**BRIEF**
Copy each of the following rows character for character, keeping every line in its original order.

## start

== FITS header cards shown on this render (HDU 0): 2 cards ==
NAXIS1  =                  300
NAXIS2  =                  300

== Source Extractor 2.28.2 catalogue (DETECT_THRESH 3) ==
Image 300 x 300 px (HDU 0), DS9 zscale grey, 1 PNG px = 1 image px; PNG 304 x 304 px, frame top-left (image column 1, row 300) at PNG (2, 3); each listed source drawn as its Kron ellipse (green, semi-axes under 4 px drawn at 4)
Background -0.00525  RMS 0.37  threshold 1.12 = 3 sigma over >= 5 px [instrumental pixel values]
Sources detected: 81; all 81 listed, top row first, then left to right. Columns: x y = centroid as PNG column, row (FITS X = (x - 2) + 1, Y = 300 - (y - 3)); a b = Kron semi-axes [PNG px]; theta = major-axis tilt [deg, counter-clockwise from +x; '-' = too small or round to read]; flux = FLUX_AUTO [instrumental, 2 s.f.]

## end

**COMPLETE ANSWER**
== FITS header cards shown on this render (HDU 0): 2 cards ==
NAXIS1  =                  300
NAXIS2  =                  300

== Source Extractor 2.28.2 catalogue (DETECT_THRESH 3) ==
Image 300 x 300 px (HDU 0), DS9 zscale grey, 1 PNG px = 1 image px; PNG 304 x 304 px, frame top-left (image column 1, row 300) at PNG (2, 3); each listed source drawn as its Kron ellipse (green, semi-axes under 4 px drawn at 4)
Background -0.00525  RMS 0.37  threshold 1.12 = 3 sigma over >= 5 px [instrumental pixel values]
Sources detected: 81; all 81 listed, top row first, then left to right. Columns: x y = centroid as PNG column, row (FITS X = (x - 2) + 1, Y = 300 - (y - 3)); a b = Kron semi-axes [PNG px]; theta = major-axis tilt [deg, counter-clockwise from +x; '-' = too small or round to read]; flux = FLUX_AUTO [instrumental, 2 s.f.]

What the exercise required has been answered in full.